Doutrinar é, segundo Dicionário Oxford Languages, incutir em (alguém) opinião, ponto de vista ou princípio sectário; inculcar em alguém uma crença ou atitude particular, com o objetivo de que não aceite qualquer outra. Daí decorre que, ao ser doutrinado, nega-se o direito ao exercício crítico, à busca de outras formas de pensar o real e opta-se pelo discurso único acerca do mundo e das relações. Doutrinar é escolha para aprisionar mentes, estabelecer verdades absolutas e incriminar pensares diferentes.
Ao negar, pois o exercício do pensar, num aprendizado constante de criticidade, de dúvida e, por isto, de pesquisa acerca de outras maneiras de refletir, a Escola nega, também, a sua própria razão de ser, seus objetivos como instituição social e como espaço de formação cidadã. Numa sociedade democrática, a escola é lugar de aprendizado e de exercício democrático, de participação, de valores a serem vividos coletivamente. Na Democracia torna-se incoerente a opção por uma escola de cunho cívico-militar. Pedagogicamente, o aprendizado escolar supõe o trabalho com conhecimentos científicos, artísticos que contribuam para a formação de sujeitos, operantes em seus contextos, críticos em suas análises, responsáveis e compromissados com a vida em comunidade. Num modelo cívico-militar, com militares assumindo salas de aula, definindo conceitos e práticas disciplinares, interferindo no trabalho docentes, ocorre a desvalorização de uma gama de conhecimentos produzidos e desenvolvidos por diversas ciências, entre ela a própria Pedagogia. Desvaloriza-se, assim, a formação docente, seus saberes e seus fazeres que legitimam o processo ensino-aprendizagem formal.

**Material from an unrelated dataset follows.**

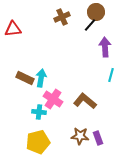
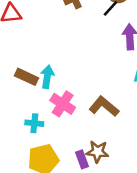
cyan cross: (39, 112) -> (34, 123), moved
purple rectangle: (98, 138) -> (82, 159), moved

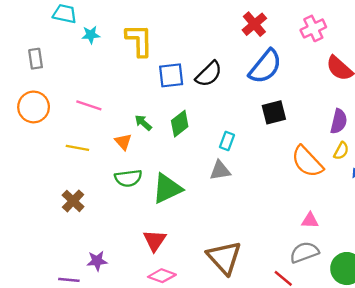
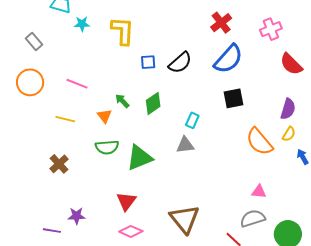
gray rectangle: (36, 59) -> (34, 42), turned -36
blue square: (171, 75) -> (148, 62), size x0.7

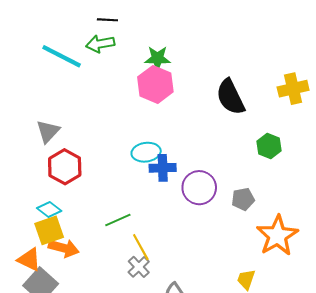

Trata-se de compreender o lugar das competências específicas desenvolvidas para realizar determinadas funções sociais. Á docência cabe mobilizar conhecimentos de conteúdos(da disciplina que ministra), conhecimentos de experiência (práticas do saber-fazer) e conhecimentos didático-pedagógicos que diferenciam o/a professor/a no planejamento, execução e avaliação dos processos de ensino-aprendizagem. A configuração de política pública que abre espaço para as denominadas escolas cívico-militares distorce, fere e interfere no próprio conceito histórico de escola. A escola, como instituição, é uma construção que se adapta, se inova, se refaz em seu tempo histórico, agregando saberes e modos de fazer Educação que são desenvolvidos, estudados, avaliados em contextos reais do processo ensino-aprendizagem a partir de diferentes contribuições da Ciência como Psicologia, Sociologia, Antropologia, Biologia e outras. É fenômeno complexo que ultrapassa saberes e práticas de quartéis, de fardas e disciplinamento militar.
Ademais, cabe ressaltar a escola como espaço do aprendizado do ser, em sua subjetivação como sujeito em processo de se conhecer, se estimar para se relacionar e respeitar o diferente de si, reconhecendo o Outro em suas singularidades e diferenças. O espaço escolar é espaço de aprendizado, pois de si e do outro, em exercício reflexivo constante acerca das relações, dos valores que precisam operar para o fortalecimento de uma sociedade justa, democrática e de direitos para todos e todas. Uniformizar sujeitos, estabelecer hierarquias artificiais no estabelecimento de relações entre estudantes e docentes contrariam os princípios de um trabalho educativo em prol da autonomia, da emancipação e da liberdade responsável de ser e estar.
Tudo que a escola não pode ser é servir como espaço de doutrinação. Sem diálogo, sem problematizar o cotidiano e a História, o espaço escolar contribuirá para a (de)formação de homens e mulheres subservientes a uma lógica antidemocrática, hierarquizada, dicotômica, monocultural. Esvazia-se a humanidade que há em cada sujeito, impondo limites e dificultando a criatividade, o bem-pensar, o melhor fazer. Perdendo, assim, vozes e corpos tão singulares e imprescindíveis para o viver democrático. Como Paulo Freire demonstrou, somos seres inconclusos e, por isto, procuramos ser mais e seriamente humanizados para viver a vida em comum. Não à negação da Escola!